Harris’ experiment to work out what causes sexual behavior
Hypothalamus/no ovary
What is the mechanism?
Moved to the institute of Psychiatry at the university of London and started to study behavior.
Female rodents do fertile behavior when estrogens peak
Causes ovulation
If you remove the ovaries, you eliminate both fertility and behavior
BUT if you then implant estrogens into the hypothalamus, you get behavior without fertility!
This is because the hypothalamus makes the pituitary secrete chemicals which cause ovulation in the ovaries but the ovaries make hormones that cause they hypothalamus to do appropriate behavior.
How does light affect ferrets breeding (Harris)?
What happens if you block the hypothalamus?
Does it come from the hypothalamus or the pituitary?

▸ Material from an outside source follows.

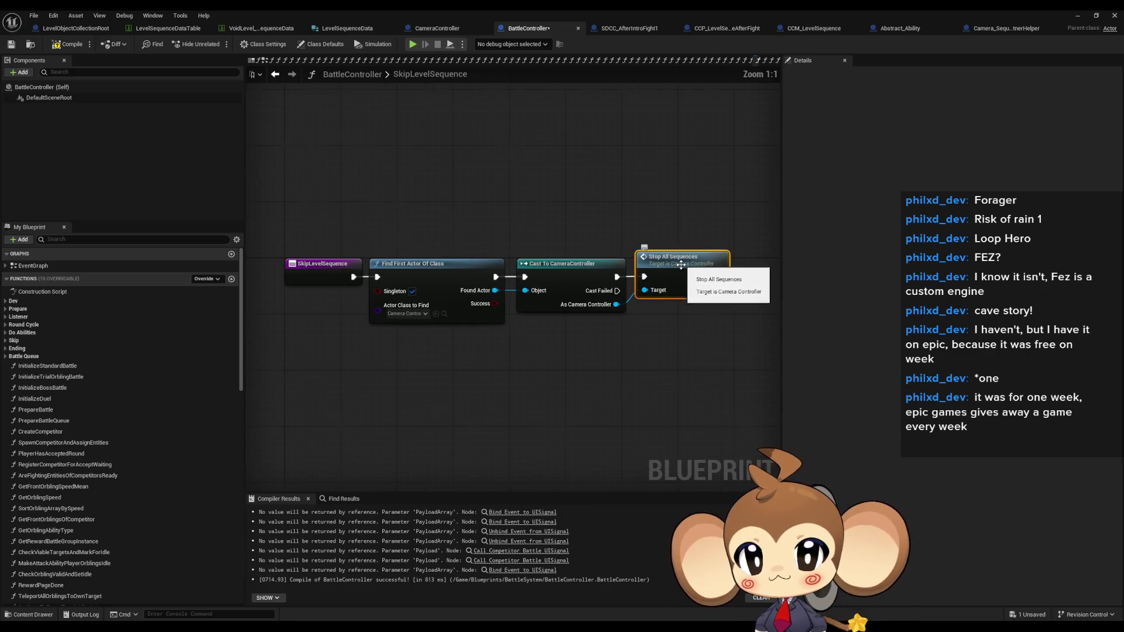
double_click(682, 269)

Used ferrets as they do not breed in winter
Thought day length might be responsible
His idea was that in summer, longer light caused an increase in gonadal hormones.
EXP1
Put ferrets in the lab, vary the hours of light they receive, observe behavior
Sexual behavior in ferrets with long light only
If you block the portal, you eliminate the effects so he knew the hypothalamus was involved
More light increases activity in the hypothalamus which activates the pituitary which activates the ovaries more which influences behavior… must be via the brain and so there must be a chemical released which acts on this.
How did Harris decide whether sexual differentiation was located in the CNS or Pituitary?
EXP1
Take 4 ferrets
(A) A female with ovaries
(B) A castrated male (no balls)
(C) Androgen sterilized female
(D) Male with testes
Implant an ovary in each and electrically stimulate the hypothalamus
(A) ovulation
(B) ovulation
(C) & (D) no ovulation
Animals who have experienced testosterone in their developmental period (androgenized) with implanted ovaries, will not show ovulation. With no test, males and females will ovulate if they have an ovary.
EXP2
This time transplanted pituitaries and ovaries to animals with both masculinized and unmasculinized hypothalamuses. The hypothalamuses that were not masculinized casued ovulation. The masculinised one’s did not.
This happened irrespective of the developmental origigin of the pituitary or ovary (ie an animal implanted with an ovary/pituitary from a masculinised animal would ovulate if their hypothalamus had not been masculinized).
If the ovary or pituitary came from a non masculinized animal and was implanted into a masculinized animal (with it’s masculinized hypothalamus), there was no ovulation
Therefore the source of sexual differentiation is the hypothalamus.